Oficialmente, a elite da burocracia federal ganha menos que
os ministros e a presidente da República (R$ 24,3 mil, a partir de novembro).
Na vida real, alguns driblam as barreiras e recebem salário com todas as
gratificações admissíveis no serviço público, inclusive adicional de
"periculosidade" (um terço do salário básico), mais os benefícios
concedidos pelas instituições e empresas públicas de onde vieram.
Para as estatais é um excelente negócio, pois o funcionário
cedido hoje ao primeiro e segundo escalões do governo federal será o que vai
autorizar seus projetos e fiscalizá-las amanhã.

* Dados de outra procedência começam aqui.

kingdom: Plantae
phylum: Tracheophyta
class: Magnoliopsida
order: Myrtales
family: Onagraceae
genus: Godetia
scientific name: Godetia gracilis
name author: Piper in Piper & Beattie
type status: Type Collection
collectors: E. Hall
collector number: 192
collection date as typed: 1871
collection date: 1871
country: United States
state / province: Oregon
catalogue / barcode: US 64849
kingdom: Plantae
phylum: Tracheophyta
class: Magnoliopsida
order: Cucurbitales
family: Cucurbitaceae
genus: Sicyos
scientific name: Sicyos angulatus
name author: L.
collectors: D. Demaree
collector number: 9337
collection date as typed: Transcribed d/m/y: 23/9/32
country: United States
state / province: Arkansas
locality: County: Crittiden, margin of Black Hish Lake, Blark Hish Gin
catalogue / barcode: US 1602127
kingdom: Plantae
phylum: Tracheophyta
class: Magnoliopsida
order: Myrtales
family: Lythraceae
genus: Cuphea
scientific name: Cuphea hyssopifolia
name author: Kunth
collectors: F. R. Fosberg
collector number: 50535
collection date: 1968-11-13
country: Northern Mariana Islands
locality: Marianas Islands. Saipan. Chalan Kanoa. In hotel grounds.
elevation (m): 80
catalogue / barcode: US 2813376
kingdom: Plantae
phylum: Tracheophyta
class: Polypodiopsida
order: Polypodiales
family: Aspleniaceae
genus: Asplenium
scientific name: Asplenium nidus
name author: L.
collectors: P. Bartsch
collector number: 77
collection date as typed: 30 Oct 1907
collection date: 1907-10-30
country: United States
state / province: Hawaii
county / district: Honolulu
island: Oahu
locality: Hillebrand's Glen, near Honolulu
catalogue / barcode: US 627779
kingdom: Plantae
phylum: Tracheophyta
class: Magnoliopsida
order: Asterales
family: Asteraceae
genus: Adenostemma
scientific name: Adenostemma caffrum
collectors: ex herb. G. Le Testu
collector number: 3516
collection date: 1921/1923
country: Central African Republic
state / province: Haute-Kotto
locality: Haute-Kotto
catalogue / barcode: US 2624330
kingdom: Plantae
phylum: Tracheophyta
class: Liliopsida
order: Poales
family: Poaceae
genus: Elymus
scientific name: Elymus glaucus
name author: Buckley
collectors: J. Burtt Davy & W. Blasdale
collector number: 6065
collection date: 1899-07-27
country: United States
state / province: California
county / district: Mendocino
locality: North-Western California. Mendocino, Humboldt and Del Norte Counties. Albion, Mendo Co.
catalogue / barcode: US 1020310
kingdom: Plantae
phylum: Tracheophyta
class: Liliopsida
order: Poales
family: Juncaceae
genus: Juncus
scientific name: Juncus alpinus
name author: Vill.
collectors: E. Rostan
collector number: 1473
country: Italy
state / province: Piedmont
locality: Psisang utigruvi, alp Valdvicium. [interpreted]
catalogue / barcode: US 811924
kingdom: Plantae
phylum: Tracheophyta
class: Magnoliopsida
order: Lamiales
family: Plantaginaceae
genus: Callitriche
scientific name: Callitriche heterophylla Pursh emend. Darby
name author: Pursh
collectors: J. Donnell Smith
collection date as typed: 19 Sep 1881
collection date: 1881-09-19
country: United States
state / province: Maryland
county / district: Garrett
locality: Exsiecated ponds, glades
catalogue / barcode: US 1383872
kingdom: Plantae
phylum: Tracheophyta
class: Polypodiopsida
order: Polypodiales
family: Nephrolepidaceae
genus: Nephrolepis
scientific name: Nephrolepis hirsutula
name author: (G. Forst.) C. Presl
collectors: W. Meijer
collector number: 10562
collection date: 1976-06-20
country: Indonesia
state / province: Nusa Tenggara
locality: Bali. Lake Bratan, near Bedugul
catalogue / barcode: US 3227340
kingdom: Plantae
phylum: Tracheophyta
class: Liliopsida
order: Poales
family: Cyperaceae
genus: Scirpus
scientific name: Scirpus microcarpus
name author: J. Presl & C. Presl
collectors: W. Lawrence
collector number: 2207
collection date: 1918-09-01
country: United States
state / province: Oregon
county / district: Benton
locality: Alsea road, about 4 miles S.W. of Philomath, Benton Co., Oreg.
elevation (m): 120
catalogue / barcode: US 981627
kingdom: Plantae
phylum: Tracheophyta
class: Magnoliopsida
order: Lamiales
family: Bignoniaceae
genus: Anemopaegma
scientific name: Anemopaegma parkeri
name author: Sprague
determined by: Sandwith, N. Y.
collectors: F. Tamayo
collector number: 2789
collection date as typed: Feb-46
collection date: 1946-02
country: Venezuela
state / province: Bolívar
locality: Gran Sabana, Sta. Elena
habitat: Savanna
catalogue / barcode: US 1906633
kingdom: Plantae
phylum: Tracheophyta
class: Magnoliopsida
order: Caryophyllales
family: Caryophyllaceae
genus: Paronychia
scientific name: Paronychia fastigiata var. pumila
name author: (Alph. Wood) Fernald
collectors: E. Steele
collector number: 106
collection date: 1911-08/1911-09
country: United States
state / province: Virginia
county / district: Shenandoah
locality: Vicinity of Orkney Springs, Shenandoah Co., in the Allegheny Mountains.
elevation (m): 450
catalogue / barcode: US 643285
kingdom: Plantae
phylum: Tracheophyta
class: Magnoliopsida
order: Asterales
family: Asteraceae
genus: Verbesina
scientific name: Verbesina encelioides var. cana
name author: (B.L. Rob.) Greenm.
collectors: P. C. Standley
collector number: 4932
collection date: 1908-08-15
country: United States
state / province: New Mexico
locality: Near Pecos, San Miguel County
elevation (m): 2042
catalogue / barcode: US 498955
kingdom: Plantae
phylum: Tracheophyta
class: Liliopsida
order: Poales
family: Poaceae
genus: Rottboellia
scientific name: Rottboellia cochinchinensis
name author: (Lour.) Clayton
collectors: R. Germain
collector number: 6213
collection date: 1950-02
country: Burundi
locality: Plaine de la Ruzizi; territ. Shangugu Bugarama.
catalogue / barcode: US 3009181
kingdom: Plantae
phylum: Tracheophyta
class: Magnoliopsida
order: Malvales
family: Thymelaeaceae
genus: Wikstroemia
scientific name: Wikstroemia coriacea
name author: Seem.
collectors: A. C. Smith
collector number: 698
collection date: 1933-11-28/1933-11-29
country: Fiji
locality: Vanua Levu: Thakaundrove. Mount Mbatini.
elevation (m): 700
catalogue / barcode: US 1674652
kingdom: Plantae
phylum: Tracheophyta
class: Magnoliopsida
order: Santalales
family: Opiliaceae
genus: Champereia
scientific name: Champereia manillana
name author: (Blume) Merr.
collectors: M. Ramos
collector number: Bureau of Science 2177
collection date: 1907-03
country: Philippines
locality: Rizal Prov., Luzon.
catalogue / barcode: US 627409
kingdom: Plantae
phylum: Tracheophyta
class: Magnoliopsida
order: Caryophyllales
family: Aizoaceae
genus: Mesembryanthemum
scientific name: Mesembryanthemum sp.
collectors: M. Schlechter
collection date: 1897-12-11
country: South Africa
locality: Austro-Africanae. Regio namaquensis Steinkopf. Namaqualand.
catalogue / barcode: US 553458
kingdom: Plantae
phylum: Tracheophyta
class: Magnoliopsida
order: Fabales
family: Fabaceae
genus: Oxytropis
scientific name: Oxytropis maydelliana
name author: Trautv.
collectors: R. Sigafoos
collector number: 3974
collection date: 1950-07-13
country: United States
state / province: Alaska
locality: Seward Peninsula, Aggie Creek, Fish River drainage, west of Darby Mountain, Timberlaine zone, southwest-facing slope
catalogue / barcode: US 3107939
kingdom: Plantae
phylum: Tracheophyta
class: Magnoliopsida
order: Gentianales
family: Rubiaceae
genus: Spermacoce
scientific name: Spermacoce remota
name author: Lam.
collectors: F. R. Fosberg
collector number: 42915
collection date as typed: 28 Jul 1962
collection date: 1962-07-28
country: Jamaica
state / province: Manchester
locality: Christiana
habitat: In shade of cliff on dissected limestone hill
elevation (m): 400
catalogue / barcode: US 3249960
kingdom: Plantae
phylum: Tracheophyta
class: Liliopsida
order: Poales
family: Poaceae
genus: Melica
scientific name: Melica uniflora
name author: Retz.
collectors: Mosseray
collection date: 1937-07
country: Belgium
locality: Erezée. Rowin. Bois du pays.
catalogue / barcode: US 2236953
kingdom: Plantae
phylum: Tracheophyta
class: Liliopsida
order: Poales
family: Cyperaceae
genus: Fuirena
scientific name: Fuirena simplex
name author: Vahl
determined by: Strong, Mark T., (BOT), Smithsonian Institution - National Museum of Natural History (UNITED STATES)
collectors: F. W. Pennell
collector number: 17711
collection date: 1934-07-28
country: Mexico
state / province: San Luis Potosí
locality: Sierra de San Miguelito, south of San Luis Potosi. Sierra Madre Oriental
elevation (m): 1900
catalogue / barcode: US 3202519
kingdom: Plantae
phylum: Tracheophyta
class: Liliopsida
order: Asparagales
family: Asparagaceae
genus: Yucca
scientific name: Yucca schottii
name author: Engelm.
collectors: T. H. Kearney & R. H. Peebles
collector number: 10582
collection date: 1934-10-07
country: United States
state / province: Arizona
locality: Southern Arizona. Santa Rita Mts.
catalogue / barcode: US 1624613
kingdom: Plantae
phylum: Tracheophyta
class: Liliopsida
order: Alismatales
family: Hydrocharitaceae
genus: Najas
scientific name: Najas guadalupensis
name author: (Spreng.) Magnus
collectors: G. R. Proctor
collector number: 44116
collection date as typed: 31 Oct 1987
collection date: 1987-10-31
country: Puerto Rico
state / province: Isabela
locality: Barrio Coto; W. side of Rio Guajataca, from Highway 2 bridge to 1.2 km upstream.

Fica ainda melhor: cada centavo da remuneração paga ao
empregado cedido a Brasília é integralmente reembolsado pelo Tesouro Nacional,
via ministério. Como ele recebe pela empresa, é do seu interesse pecuniário que
ela obtenha do ministério o mais privilegiado tratamento possível.
Em junho, a endividada Eletronorte, do grupo Eletrobrás,
distribuiu aos 3,4 mil empregados uma fatia do lucro de R$ 2,2 bilhões, produto
do aumento médio de 29% na contas de luz e da manipulação de créditos fiscais.
Um dos seus funcionários emprestados ao Ministério de Minas
e Energia, em Brasília, embolsou R$ 152 mil - um terço como participação nos
resultados da estatal. Outros levaram até R$ 100 mil.
CONFLITO DE INTERESSES
O domínio de posições chave na Esplanada dos Ministérios por
conglomerados estatais como Eletrobrás, Petrobras e Banco do Brasil, entre
outros, motivou a abertura de uma investigação do Ministério Público Federal.
Há suspeita de conflitos de interesses e de manipulação de informações
privilegiadas. É caso simbólico da confusão que prevalece na gestão de órgãos,
de pessoal e da folha de pagamentos do governo federal.
Com 618 mil funcionários na ativa, Dilma Rousseff dispõe de
uma força de trabalho 26% maior do que a de Lula. Foram 130 mil contratações
entre 1º de janeiro de 2003 e o último dia 30 de junho. Significa que a folha
de pagamentos da administração federal (excluídas as estatais) recebeu cerca de
40 novas inscrições de servidores a cada dia útil.
O custo de pessoal deve ultrapassar R$ 100 bilhões neste ano
- um aumento de 58% no período, descontada a inflação.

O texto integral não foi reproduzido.